New Delhi, April 20: The Uttar Pradesh defeat seems to have prompted Rahul Gandhi to widen his ambit and delve deeper into organisational matters, an exercise that will also prepare him for a future role as his party’s supreme leader.
After completing a two-day review to understand the causes of the Uttar Pradesh rout, Rahul has been meeting Congress leaders and workers from across the country to listen to their views on political and organisational issues.
The development is a pointer to two emerging trends within the party: Rahul’s growing willingness to step out of the confines of the Youth Congress and Uttar Pradesh and Sonia Gandhi’s slow withdrawal from organisational matters.
Rahul’s recent meetings suggest that he is looking beyond the official machinery of office-bearers, entrenched leaders and MPs. He has been meeting loyalists of his late father Rajiv Gandhi, many of whom are no longer in the party mainstream, former MPs and MLAs and ordinary workers, who rarely get the opportunity to talk to central leaders.

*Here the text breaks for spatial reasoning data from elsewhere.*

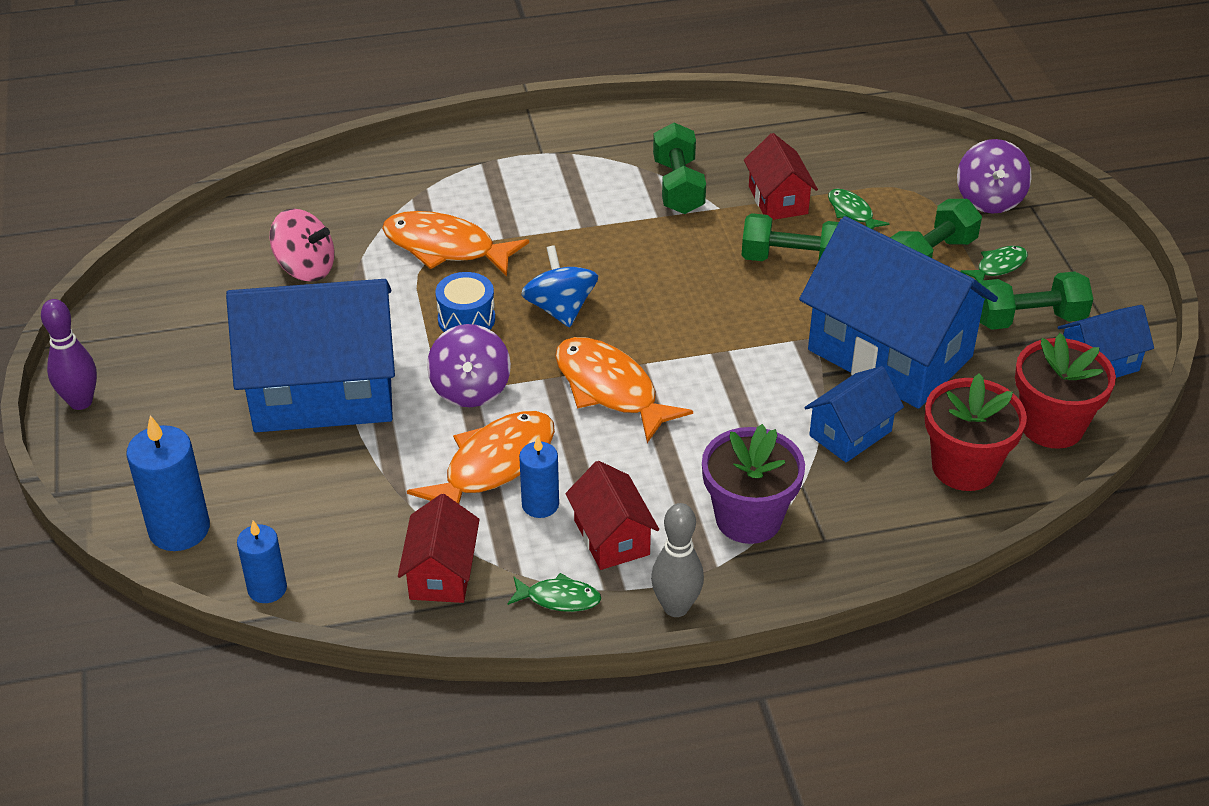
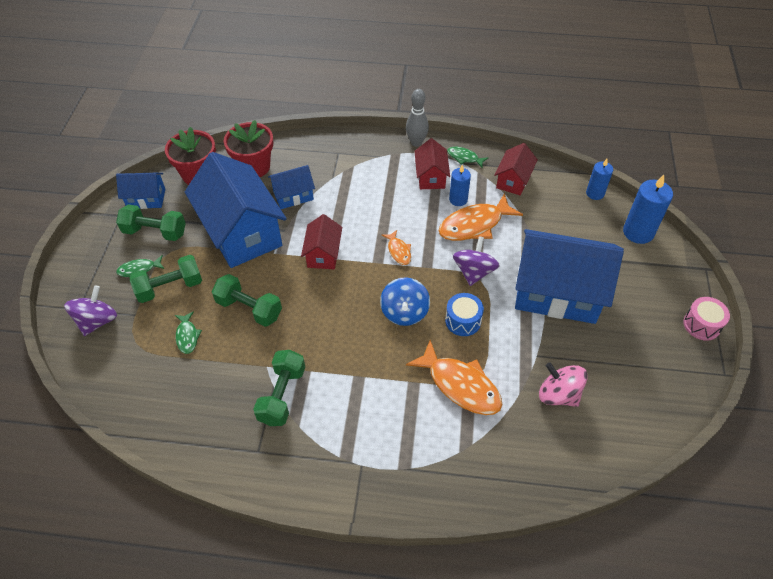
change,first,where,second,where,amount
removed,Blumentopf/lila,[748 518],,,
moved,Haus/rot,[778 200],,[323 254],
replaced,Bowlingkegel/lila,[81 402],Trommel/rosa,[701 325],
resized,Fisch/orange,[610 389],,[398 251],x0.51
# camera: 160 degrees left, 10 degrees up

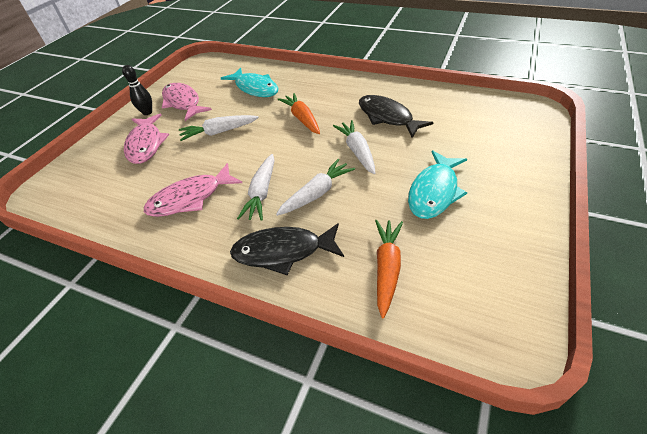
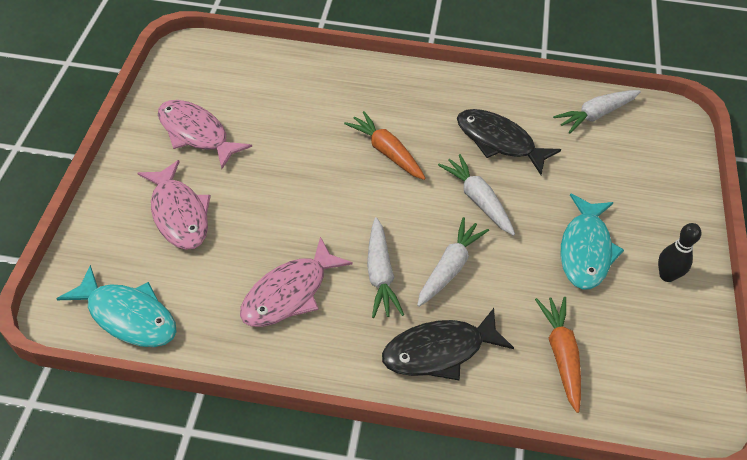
change,first,where,second,where,amount
moved,Bowlingkegel/schwarz,[147 112],,[666 275],
moved,Karotte/weiß,[219 132],,[596 115],
moved,Fisch/türkis,[255 88],,[128 316],
# camera: 20 degrees left, 5 degrees up

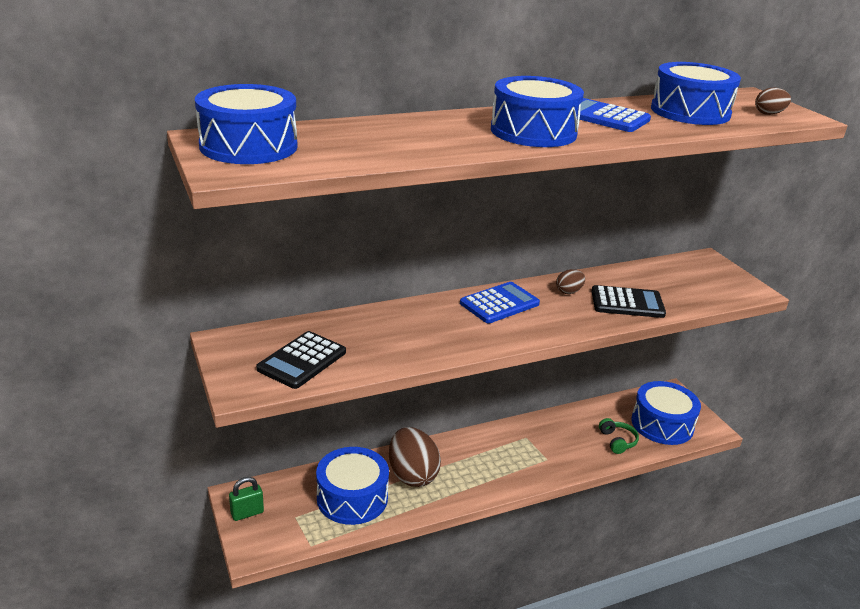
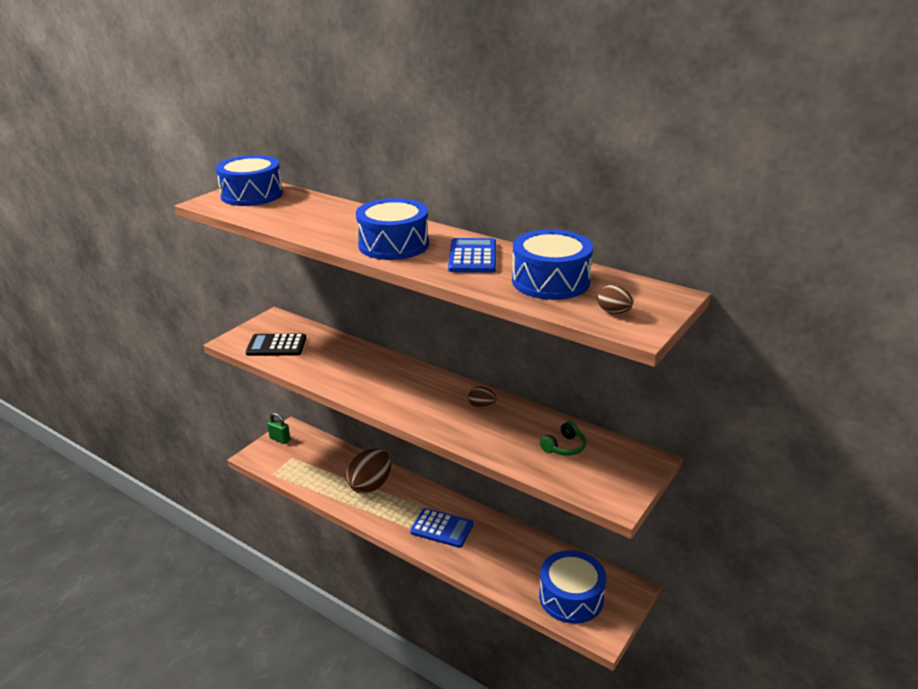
change,first,where,second,where,amount
removed,Trommel/blau,[352 498],,,
removed,Taschenrechner/schwarz,[627 303],,,
moved,Taschenrechner/blau,[499 304],,[442 528],
moved,Kopfhörer/grün,[617 441],,[564 447],
# camera: 60 degrees right, 0 degrees up

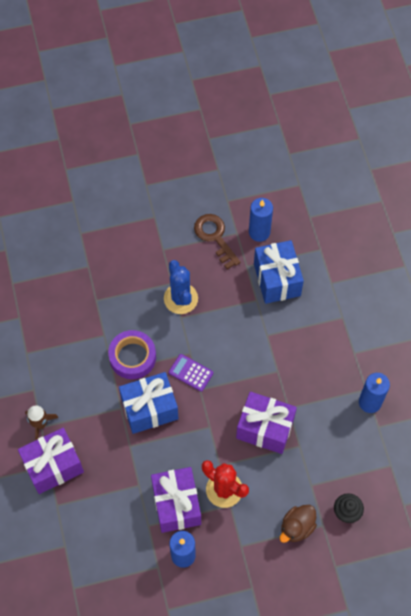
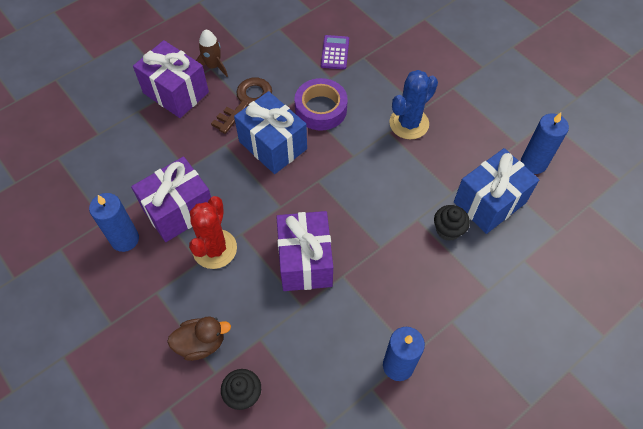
change,first,where,second,where,amount
added,,,Muffin/schwarz,[448 230],
moved,Taschenrechner/lila,[191 373],,[335 52],
moved,Schlüssel/braun,[215 237],,[246 102],
turned,Ente/braun,[297 527],,[201 343],150 degrees clockwise
# camera: 65 degrees right, 5 degrees down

There have been instances in recent weeks of Rahul’s office inviting people, who never sought an appointment, for discussion.
Party sources say Rahul has been holding long meetings with Sonia’s political secretary, Ahmed Patel, to understand the organisation and gather information about old family loyalists.
The exercise will also address a grievance among some leaders that Rahul has not been working in tandem with the parent organisation in his passion to make a difference with youth power. Many senior leaders have sensed a lack of synergy between Rahul’s team and the parent party.
“He is ready to listen to others now. Unlike the past, when he would rely more on the data collected in his computer and seek suggestions on brief points, he now understands the importance of political analysis,” a leader, who met him recently said.
Many feel that Rahul, who had done his basics right by taking tips from political scientists such as Zoya Hasan and Sudha Pai, had followed it up by giving too much importance to armchair analyses of issues and statistics.
Now, after the Uttar Pradesh experience, he seems to have realised that ground realities in this diverse and vast country can be understood best through discussions with those wedded to the grassroots.
During his current meetings, if Rahul is asking someone from Andhra Pradesh the reason for Jaganmohan Reddy’s popularity, he is seeking a Bihar leader’s opinion on why the upper castes have deserted the Congress in the state.
He has been asking questions about organisational decline, caste loyalties, mass mobilisation, local-level leadership building, the strengths of the rivals and the voting patterns among various social groups.
Such exercises can help Rahul build his own, independent network for nationwide information-gathering at a time he is being bombarded with complaints that he is constantly misled by party office-bearers and coteries.
Rahul has also realised that professional agencies’ analyses cannot substitute for political inputs from the grassroots. The poor selection of candidates in Uttar Pradesh, caused by vested interests and apolitical inputs, has rattled both him and Sonia.
During his recent interactions with ordinary party workers, one of the most serious complaints Rahul received was of “gutbandi” (factionalism) at every level in the party in addition to the coterie culture at its highest echelons.